A tax on e-cigarettes, previously proposed by Gov. Deval Patrick, dropped from the administration’s budget proposal Monday, which is set for release Jan. 22.
Karmen Hanson, health program manager at the Conference of State Legislatures, said policymakers are still trying to determine how e-cigarettes should be regulated because they are relatively new on the market.
“Because the federal government hasn’t acted, states aren’t quite sure what to do with them,” she said. “In the absence of any federal activity or federal policy, states are starting to act just so they know that they’re doing something.”
The tax proposal would have made Massachusetts the second state to impose a tobacco tax on e-cigarettes.
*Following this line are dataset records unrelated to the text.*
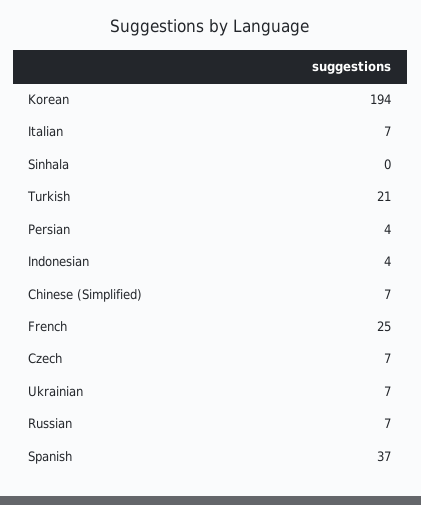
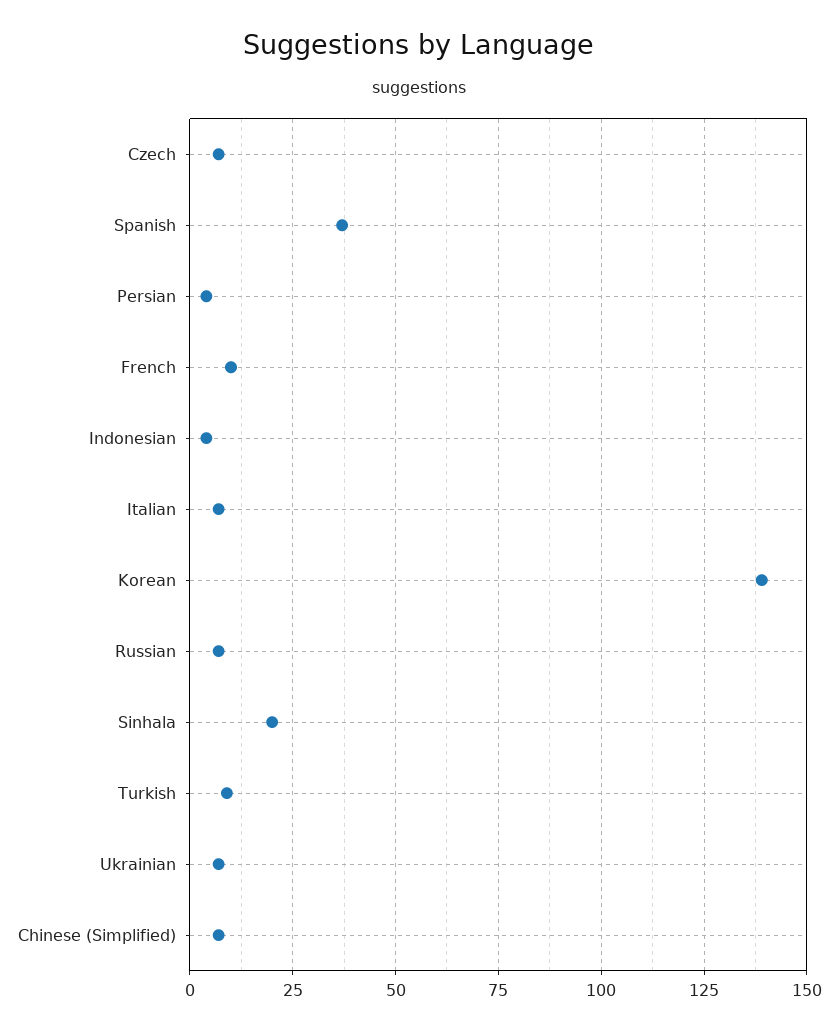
  {
-   "Korean": 194,
+   "Korean": 140,
    "Italian": 7,
-   "Sinhala": 0,
+   "Sinhala": 20,
-   "Turkish": 21,
+   "Turkish": 10,
    "Persian": 4,
    "Indonesian": 4,
    "Chinese (Simplified)": 7,
-   "French": 25,
+   "French": 10,
    "Czech": 7,
    "Ukrainian": 7,
    "Russian": 7,
    "Spanish": 37
  }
Minnesota was the first when they redefined their state law about taxable tobacco products in 2010.
According to the Conference of State Legislatures website, e-cigarettes “… do not produce a combustible ‘smoke’ like traditionally burned cigarettes, nor do they contain tar, a by-product of burning tobacco.”
The Food and Drug Administration said it would begin regulation of e-cigarettes in 2011, but so far no regulations have been passed due to debate about the safety of the e-cigarette, the FDA website said.
Only a few states have made strides toward regulating e-cigarettes, including defining it as a tobacco product and prohibiting sale to minors.
A study done by the U.S. Center for Disease Control and Protection called “Notes from the Field: Electronic Cigarette Use Among Middle and High School Students” showed a rise in e-cigarettes purchases, largely due to the lack of regulations.
“E-cigarettes that are not marketed for therapeutic purposes are currently unregulated by the Food and Drug Administration, and in most states there are no restrictions on the sale of e-cigarettes to minors,” the study said. “Use of e-cigarettes has increased among U.S. adult current and former smokers in recent years.”
The study also showed that e-cigarette use doubled from 2011 to 2012 among U.S. middle and high school students, resulting in an estimated 1.78 million students who had used e-cigarettes as of 2012. Of these students, an estimated 160,000 students reported never using conventional cigarettes.
“This is a serious concern because the overall impact of e-cigarette use on public health remains uncertain,” the study said. “In youths, concerns include the potential negative impact of nicotine on adolescent brain development, as well as the risk for nicotine addiction and initiation of the use of conventional cigarettes or other tobacco products.”
Given the increase in the use of e-cigarettes among youth, the CDC said it would work along with the FDA to prevent the marketing, sale and use of the product in minors.
Several residents said a tax would stop people from using e-cigarettes, but they were not sure a tax should be implemented.
Mary Biagiotti, 55, of East Boston, said a tax might hinder the therapeutic aspect that e-cigarettes provide to users who are trying to quit conventional smoking.
“My first reaction is that e-cigarettes shouldn’t be taxed,” she said. “If they’re helping people stop smoking, which I think a lot of the time that’s what they’re using them for, then you’re going to just divert someone’s thing that is going to help them stop smoking.”
Troy Barboza, 26, of Brookline, a former e-cigarette user, said that a tax could be enough to deter people, especially youths, from purchasing e-cigarettes. However, he said that e-cigarettes were helpful when he wanted to quit smoking.
“Any sort of additional monetary cost is enough to deter people,” he said. “But having used electronic cigarettes, it’s not quite the same [as a conventional cigarette], and it’s enough of a difference where making the transition [between the two] was very difficult. I pushed through it and it [the e-cigarette] ended up helping me a lot.”
John Hatcher, 29, of Fenway, said when dealing with tobacco addiction, most people would be willing to pay a small tax.
“I don’t think a tax would deter them,” he said. “Once you become addicted to nicotine, you’re going to do whatever it takes.”